The project builds with the DDE. It contains some inline assembly, so will need a recentish version of the compiler (I'd guess anything within the last two years or so would work). It also depends upon DeskLib; more specifically my extended version of DeskLib. If you are a DDE user, then I would recommend it. ☺
The EBook archive comes complete with a prebuilt executable, and I've included an ebook called No Explanations (by Karen Reis) to get you started if you haven't used the program before.
If you want to compile it yourself, install DeskLib if you haven't already, extract the contents of the EBook archive to your harddisc, and then create an o directory within. Then drop the MakeFile onto AMU. It should build with no errors and no warnings.
EBook is licenced under the EUPL. I have included the text of the EUPL version 1.2 with the program.
If you haven't come across the EUPL before, think of it as like the GPL, only without all the restrictions and political bollocks. It is also notable for being a proper multilingual licence - it is available in all of the official languages of the EU and they all have the same legal weight.

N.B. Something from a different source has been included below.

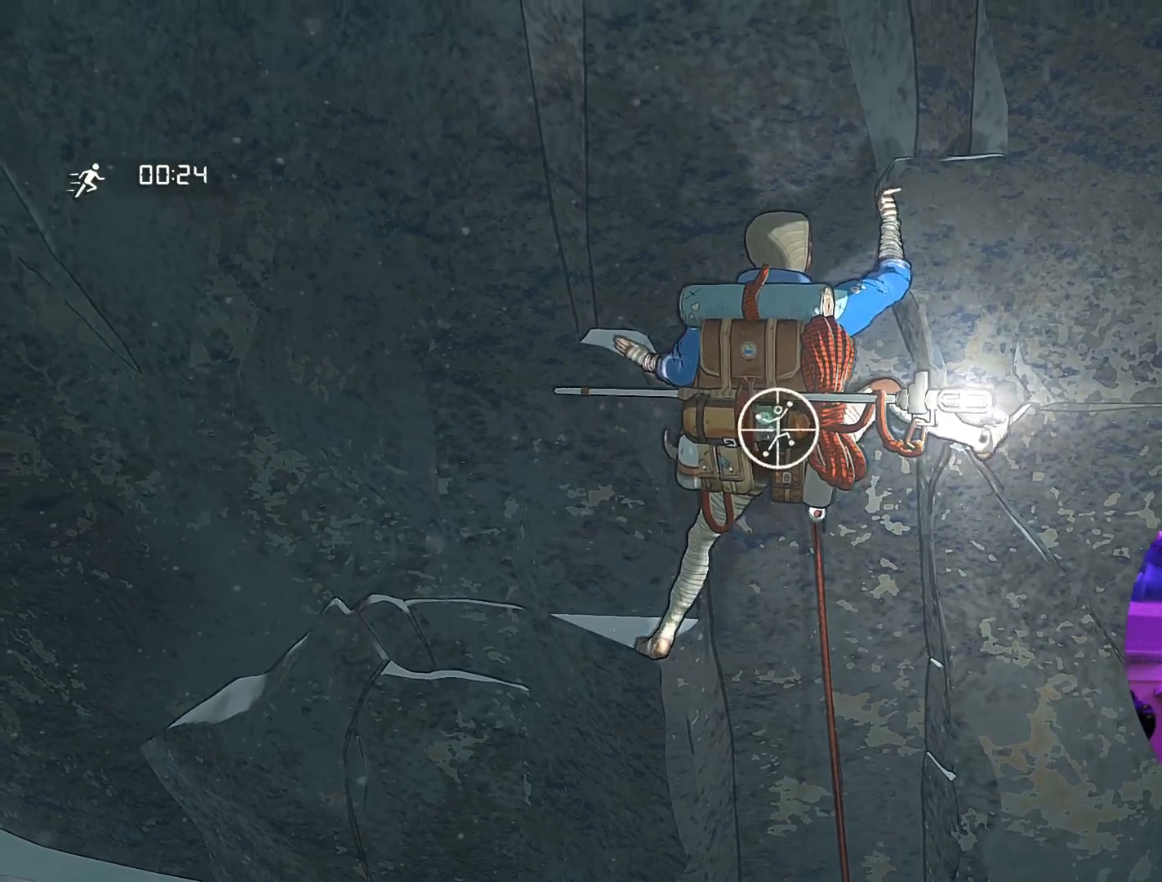
{"buttons": ["R1"], "left_stick": "center", "right_stick": "center", "events": []}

A final thought - why is it such a mess trying to work out where each page starts? It looks like Google Docs outputs <hr style="page-break-before:always; [...]>, but not always. Some things just flow on without break markers. Others... have nothing.
Now, I don't expect to have absolute page numbering given that an ebook flows from one screenful to the next, however it does seem strange that a format intended for the display of books did not include some way of referencing the page (as related to the print version).

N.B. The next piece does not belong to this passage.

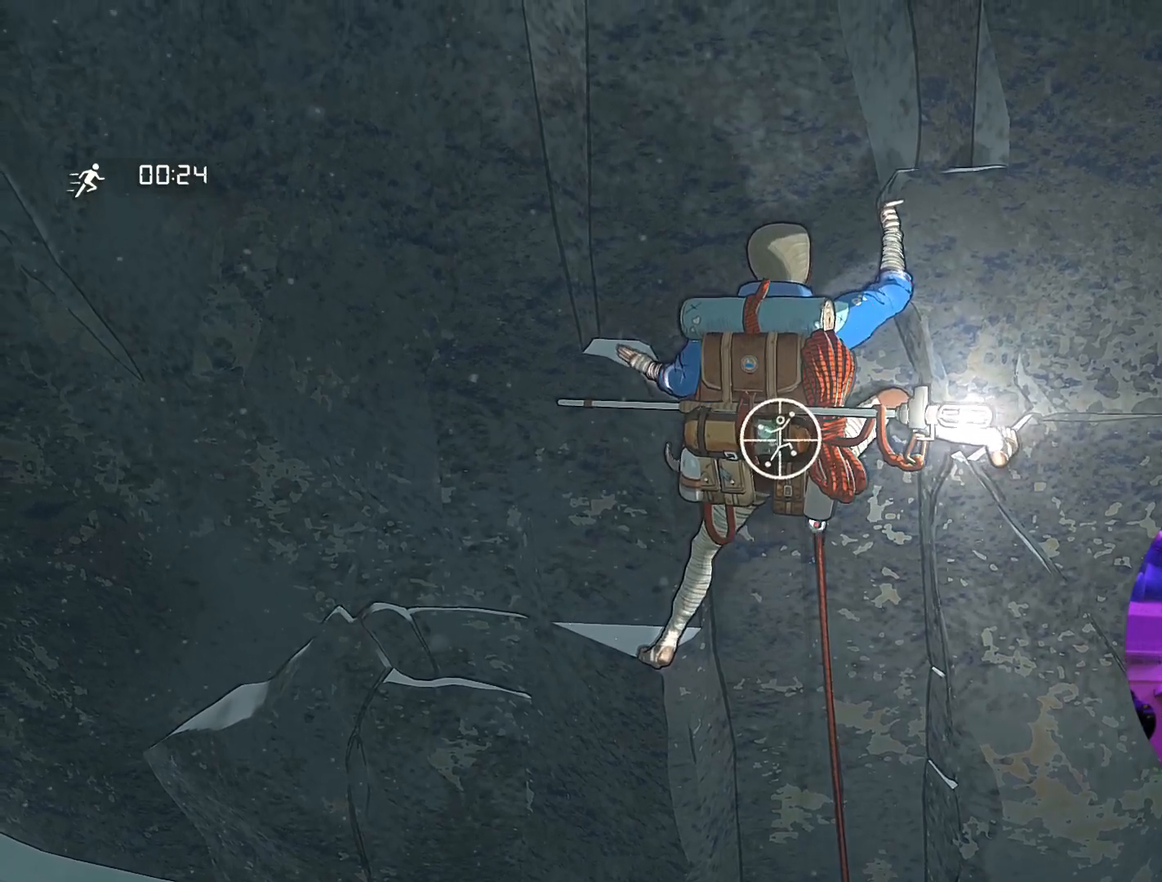
{"buttons": ["R1"], "left_stick": "center", "right_stick": "down", "events": [[350, "right_stick", "down"]]}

My Pocketbook reader shows pages, but it is odd. I may read page 127 (of 318) for three screenfuls before it increments to 128. I guess perhaps it is running a fake render against the page size of a normal book, or something? I don't know. It seems like a percentage would be better, but given that you're usually asked for a page number when jumping around in the book, it might have been useful for this to have been reliably embedded into the content?

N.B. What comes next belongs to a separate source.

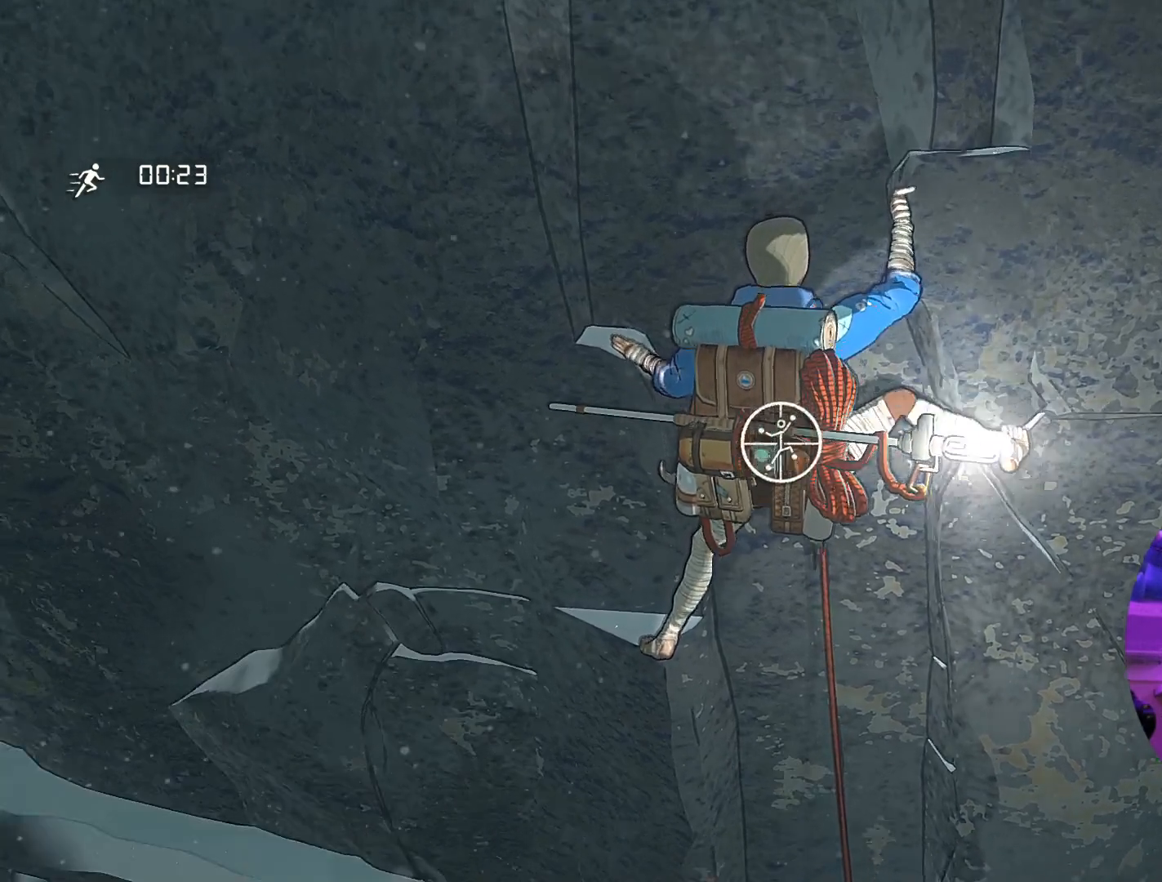
{"buttons": ["R1"], "left_stick": "center", "right_stick": "up", "events": [[217, "right_stick", "up"]]}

PS: Don't get me started on the rubbish that Google Docs outputs when asked to export as epub. On a system smart enough to ignore the broken text sizing, it's all run together. On a sytem that obeys what it is told (like my PocketBook reader), things are laid out better (although a 97 page book is showing as 58 pages...?), some things are run together while others are not (even when the original has hard pagebreaks). But, more importantly, the text size is fixed and cannot be changed by pinching in or out (thus, fundamentally, breaking how an ereader works) making it look like a PDF...with about fifty lines down an 800 pixel screen. It's just... badly broken. Even forcing my own font and size doesn't work (it's using AdobeViewer).